With the National Robotics Challenge just a day away, the Montpelier High School Robotics class sought some professional advice on their entries into the competition. As has been the tradition since the Robotics course began at Montpelier a few years ago, the team traveled to C.K. Technologies in order to receive the input of the company’s technical experts.
The two parties met in the office area’s conference room within the building, as robots created by the students were put on display for the C.K. Employees to give their opinions. During this time, pizza was provided for all in attendance, and technical talk soon merged with casual conversation.

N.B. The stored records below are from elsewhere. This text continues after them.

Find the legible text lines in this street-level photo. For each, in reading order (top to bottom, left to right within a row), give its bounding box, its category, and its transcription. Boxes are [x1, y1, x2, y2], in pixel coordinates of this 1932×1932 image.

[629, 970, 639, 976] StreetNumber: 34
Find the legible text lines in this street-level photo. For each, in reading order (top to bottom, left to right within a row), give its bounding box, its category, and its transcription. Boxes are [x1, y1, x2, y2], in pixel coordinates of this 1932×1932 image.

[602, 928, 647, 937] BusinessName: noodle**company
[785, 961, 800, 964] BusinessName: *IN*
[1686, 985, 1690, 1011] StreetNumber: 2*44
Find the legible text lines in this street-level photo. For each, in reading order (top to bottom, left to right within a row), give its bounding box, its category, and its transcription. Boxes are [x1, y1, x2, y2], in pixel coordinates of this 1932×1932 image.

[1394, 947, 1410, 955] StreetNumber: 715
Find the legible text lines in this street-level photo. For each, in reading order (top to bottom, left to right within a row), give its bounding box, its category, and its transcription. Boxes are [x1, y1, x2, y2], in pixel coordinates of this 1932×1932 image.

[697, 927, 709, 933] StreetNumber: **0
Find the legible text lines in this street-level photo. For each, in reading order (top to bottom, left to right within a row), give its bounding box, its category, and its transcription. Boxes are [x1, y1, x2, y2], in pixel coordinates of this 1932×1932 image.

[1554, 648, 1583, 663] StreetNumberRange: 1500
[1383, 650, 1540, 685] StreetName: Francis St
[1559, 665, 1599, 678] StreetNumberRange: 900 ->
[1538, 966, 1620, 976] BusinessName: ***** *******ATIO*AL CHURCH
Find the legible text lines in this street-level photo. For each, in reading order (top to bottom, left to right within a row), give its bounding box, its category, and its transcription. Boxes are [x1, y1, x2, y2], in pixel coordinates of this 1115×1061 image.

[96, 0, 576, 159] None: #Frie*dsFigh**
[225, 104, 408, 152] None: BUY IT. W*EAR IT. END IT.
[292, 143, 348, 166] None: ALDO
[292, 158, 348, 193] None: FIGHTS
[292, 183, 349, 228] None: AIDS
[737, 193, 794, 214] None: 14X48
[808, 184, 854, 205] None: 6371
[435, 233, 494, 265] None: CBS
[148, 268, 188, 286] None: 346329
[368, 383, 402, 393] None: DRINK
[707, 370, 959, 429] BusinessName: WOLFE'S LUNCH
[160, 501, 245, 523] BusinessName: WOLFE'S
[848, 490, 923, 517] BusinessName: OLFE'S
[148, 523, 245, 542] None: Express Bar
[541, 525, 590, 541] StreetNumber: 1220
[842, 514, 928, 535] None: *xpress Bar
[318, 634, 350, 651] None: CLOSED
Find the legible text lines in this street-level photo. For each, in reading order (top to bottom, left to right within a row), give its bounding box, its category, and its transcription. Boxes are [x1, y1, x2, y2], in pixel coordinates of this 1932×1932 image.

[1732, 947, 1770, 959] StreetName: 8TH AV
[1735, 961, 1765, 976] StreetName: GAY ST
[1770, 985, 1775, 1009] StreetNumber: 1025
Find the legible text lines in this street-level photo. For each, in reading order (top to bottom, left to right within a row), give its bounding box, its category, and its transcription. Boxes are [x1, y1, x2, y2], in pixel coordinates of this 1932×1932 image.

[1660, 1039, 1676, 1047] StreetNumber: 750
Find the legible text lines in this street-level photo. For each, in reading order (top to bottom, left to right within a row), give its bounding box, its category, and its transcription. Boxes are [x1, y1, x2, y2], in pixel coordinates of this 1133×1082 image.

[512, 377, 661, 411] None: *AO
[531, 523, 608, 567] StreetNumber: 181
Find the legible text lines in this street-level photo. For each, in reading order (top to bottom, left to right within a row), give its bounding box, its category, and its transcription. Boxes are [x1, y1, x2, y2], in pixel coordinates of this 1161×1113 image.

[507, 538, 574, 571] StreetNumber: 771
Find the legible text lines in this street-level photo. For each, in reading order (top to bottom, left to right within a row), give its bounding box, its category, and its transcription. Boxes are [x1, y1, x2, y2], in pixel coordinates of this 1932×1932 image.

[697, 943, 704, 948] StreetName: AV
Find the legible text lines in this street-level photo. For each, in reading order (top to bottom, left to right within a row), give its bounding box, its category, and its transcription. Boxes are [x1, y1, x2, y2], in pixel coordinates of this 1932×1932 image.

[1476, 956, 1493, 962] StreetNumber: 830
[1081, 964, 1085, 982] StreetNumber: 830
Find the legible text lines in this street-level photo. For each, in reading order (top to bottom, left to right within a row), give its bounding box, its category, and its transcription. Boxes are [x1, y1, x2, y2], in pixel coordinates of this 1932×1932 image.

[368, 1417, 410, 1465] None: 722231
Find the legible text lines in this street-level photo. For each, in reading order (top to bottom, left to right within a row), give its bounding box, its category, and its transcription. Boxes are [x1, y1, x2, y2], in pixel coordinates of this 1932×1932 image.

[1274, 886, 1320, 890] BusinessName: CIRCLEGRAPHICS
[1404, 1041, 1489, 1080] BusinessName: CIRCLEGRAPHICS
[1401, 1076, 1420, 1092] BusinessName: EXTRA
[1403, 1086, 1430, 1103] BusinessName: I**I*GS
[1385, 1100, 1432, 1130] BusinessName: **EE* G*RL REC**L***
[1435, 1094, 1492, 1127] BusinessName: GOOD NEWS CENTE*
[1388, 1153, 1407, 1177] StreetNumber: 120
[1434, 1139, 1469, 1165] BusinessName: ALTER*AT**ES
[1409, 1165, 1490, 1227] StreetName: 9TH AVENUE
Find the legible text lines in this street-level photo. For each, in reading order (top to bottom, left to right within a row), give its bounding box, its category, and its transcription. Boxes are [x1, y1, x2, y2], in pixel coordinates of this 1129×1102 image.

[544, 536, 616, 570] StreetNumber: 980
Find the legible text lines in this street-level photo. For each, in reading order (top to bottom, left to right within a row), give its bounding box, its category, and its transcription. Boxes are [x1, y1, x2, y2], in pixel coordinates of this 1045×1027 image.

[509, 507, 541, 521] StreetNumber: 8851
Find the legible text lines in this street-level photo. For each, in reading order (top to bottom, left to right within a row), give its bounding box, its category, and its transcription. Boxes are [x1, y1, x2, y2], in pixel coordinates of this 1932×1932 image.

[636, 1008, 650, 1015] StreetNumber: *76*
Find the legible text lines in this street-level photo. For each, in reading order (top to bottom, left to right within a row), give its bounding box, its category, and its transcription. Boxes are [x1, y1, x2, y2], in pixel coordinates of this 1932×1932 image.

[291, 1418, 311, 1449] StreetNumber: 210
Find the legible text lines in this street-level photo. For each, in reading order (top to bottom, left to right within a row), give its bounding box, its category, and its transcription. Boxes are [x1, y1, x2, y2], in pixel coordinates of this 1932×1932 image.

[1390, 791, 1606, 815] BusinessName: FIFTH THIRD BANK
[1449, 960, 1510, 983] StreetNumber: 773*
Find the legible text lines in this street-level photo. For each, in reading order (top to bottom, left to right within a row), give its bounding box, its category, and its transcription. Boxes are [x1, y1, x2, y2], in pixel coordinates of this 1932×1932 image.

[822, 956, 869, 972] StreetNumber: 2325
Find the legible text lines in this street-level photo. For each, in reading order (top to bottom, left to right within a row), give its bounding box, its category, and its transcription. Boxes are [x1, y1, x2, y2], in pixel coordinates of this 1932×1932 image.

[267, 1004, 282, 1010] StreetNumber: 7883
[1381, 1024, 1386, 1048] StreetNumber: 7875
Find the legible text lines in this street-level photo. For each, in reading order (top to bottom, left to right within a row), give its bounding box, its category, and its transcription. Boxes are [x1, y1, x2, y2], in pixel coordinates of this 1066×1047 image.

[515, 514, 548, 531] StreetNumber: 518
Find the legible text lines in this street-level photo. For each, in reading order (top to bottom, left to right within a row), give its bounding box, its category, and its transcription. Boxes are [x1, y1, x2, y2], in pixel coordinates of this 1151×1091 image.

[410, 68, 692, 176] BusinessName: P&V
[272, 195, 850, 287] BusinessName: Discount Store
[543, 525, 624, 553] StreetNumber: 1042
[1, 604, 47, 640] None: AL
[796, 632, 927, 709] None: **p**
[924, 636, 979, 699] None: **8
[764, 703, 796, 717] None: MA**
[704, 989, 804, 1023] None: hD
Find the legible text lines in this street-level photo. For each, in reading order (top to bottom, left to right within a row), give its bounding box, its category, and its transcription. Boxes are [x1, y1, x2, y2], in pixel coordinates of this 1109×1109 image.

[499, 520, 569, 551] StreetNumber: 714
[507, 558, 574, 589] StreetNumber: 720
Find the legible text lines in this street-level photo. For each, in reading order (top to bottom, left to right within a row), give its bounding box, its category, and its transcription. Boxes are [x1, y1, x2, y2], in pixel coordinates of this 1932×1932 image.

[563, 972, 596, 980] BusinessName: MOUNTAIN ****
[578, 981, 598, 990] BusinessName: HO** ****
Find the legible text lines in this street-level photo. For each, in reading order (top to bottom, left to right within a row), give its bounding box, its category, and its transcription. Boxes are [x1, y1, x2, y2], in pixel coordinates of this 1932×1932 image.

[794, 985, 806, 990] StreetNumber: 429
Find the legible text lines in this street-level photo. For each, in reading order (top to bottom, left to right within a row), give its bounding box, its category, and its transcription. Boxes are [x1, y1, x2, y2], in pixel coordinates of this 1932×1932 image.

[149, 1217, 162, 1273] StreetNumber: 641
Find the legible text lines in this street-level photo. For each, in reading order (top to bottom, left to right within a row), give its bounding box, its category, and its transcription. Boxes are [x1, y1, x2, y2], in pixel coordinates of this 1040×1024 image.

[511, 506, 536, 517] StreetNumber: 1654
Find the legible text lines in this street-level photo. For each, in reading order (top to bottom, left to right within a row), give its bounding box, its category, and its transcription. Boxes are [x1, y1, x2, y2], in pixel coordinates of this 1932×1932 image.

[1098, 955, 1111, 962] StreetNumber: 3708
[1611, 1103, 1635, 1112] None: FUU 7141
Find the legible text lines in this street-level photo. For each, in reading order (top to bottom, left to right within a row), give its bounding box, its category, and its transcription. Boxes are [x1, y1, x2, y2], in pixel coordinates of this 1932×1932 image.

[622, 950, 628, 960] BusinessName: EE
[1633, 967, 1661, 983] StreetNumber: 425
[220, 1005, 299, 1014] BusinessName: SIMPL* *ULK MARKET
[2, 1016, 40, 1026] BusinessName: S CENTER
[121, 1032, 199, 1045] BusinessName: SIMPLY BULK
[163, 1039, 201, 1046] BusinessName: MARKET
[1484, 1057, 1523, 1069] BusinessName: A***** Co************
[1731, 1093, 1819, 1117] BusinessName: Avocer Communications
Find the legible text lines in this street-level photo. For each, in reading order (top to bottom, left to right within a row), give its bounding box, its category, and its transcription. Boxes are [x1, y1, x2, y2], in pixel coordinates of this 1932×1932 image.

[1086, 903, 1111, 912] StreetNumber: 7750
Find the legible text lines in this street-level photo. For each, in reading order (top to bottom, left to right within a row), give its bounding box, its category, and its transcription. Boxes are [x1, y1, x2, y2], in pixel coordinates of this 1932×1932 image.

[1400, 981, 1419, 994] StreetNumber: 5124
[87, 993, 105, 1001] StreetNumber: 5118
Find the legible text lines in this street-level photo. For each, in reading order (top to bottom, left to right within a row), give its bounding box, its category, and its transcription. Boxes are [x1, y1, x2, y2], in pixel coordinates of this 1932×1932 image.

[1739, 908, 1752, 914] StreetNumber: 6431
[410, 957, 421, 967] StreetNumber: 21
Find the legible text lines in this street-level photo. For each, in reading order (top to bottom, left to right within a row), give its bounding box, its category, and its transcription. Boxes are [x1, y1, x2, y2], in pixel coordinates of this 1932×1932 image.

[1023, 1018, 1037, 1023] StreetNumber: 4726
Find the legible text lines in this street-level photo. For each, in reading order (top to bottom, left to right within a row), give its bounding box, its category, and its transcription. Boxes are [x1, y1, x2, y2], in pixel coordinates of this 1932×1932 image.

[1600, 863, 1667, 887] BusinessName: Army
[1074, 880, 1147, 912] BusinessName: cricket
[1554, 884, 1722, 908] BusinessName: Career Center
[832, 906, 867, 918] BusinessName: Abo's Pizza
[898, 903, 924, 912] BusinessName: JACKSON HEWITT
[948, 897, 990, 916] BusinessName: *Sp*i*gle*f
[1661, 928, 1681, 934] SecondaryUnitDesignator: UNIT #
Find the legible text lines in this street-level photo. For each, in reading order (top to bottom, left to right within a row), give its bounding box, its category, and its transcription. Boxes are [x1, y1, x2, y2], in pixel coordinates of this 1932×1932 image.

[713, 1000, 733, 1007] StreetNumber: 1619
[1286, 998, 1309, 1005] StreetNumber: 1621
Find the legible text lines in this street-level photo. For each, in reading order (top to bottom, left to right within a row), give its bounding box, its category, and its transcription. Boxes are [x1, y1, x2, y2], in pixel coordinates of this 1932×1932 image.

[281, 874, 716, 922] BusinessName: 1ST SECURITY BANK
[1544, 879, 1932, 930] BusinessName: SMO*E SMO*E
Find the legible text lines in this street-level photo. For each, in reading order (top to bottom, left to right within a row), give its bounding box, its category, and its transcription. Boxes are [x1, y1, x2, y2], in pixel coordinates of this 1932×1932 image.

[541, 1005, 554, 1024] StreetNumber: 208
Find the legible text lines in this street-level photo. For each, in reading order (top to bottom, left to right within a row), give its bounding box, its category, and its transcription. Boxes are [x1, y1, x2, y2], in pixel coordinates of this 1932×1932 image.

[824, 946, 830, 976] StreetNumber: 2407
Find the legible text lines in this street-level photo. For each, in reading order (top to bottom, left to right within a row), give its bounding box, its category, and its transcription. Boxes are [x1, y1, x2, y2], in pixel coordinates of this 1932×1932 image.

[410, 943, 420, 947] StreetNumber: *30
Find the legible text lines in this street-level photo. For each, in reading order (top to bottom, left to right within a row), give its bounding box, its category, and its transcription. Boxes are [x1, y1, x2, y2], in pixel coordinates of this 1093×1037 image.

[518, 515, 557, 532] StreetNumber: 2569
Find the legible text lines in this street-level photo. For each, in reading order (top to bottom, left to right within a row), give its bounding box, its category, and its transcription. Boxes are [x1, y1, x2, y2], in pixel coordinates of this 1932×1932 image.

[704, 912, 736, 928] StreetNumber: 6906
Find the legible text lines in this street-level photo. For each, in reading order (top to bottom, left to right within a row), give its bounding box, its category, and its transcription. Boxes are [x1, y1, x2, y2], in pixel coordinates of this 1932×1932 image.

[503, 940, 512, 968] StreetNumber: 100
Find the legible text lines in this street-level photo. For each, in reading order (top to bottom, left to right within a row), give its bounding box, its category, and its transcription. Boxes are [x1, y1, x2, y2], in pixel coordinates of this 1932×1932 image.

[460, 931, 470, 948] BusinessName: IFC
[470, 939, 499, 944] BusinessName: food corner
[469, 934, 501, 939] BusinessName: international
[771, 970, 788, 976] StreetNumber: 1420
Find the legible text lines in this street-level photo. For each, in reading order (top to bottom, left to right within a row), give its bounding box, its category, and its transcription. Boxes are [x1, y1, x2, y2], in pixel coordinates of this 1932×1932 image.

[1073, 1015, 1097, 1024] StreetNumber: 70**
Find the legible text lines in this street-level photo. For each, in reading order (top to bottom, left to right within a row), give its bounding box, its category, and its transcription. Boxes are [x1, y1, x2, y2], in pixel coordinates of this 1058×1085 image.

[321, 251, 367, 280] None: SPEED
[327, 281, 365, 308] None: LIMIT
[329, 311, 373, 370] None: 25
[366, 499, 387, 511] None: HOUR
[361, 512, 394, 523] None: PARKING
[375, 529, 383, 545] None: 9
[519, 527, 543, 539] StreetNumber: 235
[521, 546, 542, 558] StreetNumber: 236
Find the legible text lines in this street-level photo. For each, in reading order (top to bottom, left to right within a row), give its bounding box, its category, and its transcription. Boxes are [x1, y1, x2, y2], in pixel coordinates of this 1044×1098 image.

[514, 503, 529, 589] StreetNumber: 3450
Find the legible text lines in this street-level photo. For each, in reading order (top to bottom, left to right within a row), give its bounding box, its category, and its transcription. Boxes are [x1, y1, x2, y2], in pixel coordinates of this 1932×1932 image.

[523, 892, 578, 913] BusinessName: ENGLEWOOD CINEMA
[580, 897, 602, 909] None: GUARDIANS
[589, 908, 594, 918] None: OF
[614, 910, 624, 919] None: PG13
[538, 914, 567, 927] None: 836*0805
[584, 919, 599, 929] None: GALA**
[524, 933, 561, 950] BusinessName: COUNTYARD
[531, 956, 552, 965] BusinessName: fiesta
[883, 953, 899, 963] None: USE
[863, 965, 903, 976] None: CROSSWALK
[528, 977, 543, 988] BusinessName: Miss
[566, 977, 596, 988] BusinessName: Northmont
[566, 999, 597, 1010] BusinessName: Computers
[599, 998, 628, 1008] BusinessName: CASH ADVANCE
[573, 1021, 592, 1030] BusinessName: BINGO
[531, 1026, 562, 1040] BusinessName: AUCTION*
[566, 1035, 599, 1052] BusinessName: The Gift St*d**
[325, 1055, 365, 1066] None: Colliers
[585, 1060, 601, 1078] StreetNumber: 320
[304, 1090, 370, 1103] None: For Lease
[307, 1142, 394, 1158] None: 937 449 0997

But C.K. was not content to simply dispense their wisdom upon the Montpelier class. They also elected to show their support with a monetary donation. The corporation itself awarded the program $2,000. However, through a fundraising campaign put on by some of the company’s employees, the total donation handed out amounted to just under $3,000.
Next, the competitors-to-be were allowed to parade their robots around the cubicals of the office, before settling on an open space for which to show what they could do. Several smaller models rammed into each other at high speeds as their creators controlled them remotely. Then, the big machine made its way into the area. Carrying the moniker Hoosier Daddy, the behemoth was roughly twice the size of the other machines present.
Some of the employees got in on the fun as well. Students handed over their controllers, and the adults briefly felt a level of enjoyment usually reserved for children.
So much so, in fact, that they decided to return the favor.
A few of the C.K. employees offered to take the class on a tour of their facility, which has a number of unique robotics assisting workers in everyday tasks. The students eagerly accepted. Walking the floor of the injection molding factory, the group stopped by several presses as the jobs of different robots were explained to the knowledge absorbing students.
“Like a kid in a candy store.” Robotics teacher Lester Orndorff described his class.
Unfortunately, all good things must come to an end. And the tour was finished early enough to allow the students to finish out their school day, much to their chagrin. Still, they couldn’t have been too upset, as their trip to Marion, Ohio for the Robotics Challenge was to keep them out of school for the following two days.